Dominique, comte de Cassini

, Also called IV Jean Dominique Cassini Comte de Cassini (* June 30, 1748 in Paris, † October 18, 1845 in Thury -sous -Clermont ) was a French cartographer and astronomer.

Cassini arrived at the Paris Observatory to the world, whose director was his father César François Cassini de Thury.

In 1768 he undertook as a Commissioner of the Academy of Sciences a trip to America, which he described in a book published in 1770. In 1787 he participated in the analysis of observations of the Paris Observatory and the Royal Greenwich Observatory, by which the exact longitude difference between the two research sites should be determined. For a stay in England he attended together with Pierre Méchain and Adrien -Marie Legendre to the German -born astronomer William Herschel in his observatory in Slough. A work in which Cassini described his duties, appeared 1791. He completed the France map of his father. The map was published in 1793 by the Academy of Sciences, and served as the basis for the " National Atlas ", which divided into departments represented France.

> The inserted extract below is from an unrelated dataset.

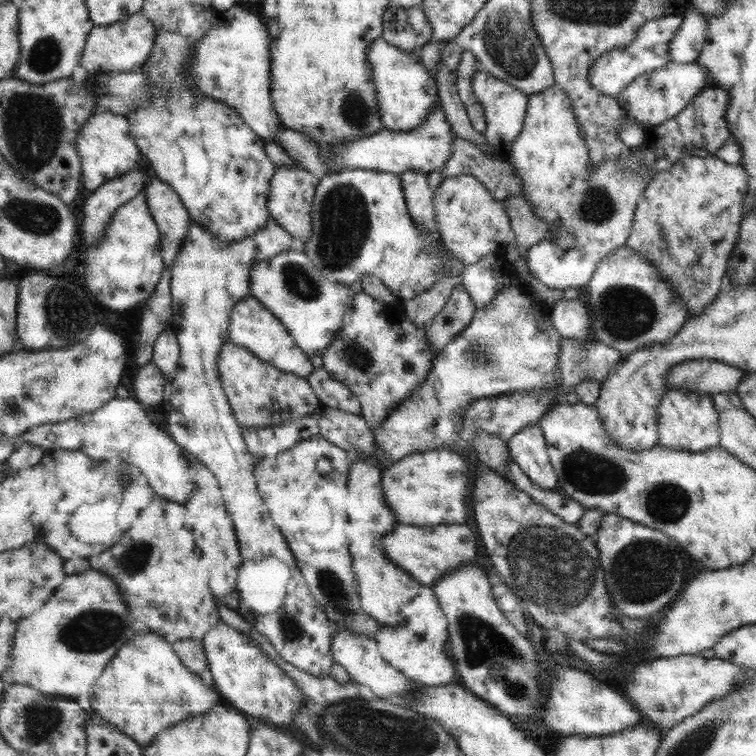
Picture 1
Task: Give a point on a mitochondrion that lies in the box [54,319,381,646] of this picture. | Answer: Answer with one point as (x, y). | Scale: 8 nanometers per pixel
(331, 586)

In 1784 he took over from his father the post of Director Observatories. However, his plans for the reconstruction and re- equipment after the French Revolution encountered the toughest opposition from the National Assembly. His position became untenable, and on 6 September 1793, he resigned. In 1794 he was cast for seven months in jail. After his release he went to Thury.

In 1810 he published his Memoires pour servir extensive work à l' histoire de l' Observatoire de Paris, which, inter alia, the autobiography of his great-grandfather Giovanni Domenico Cassini contained.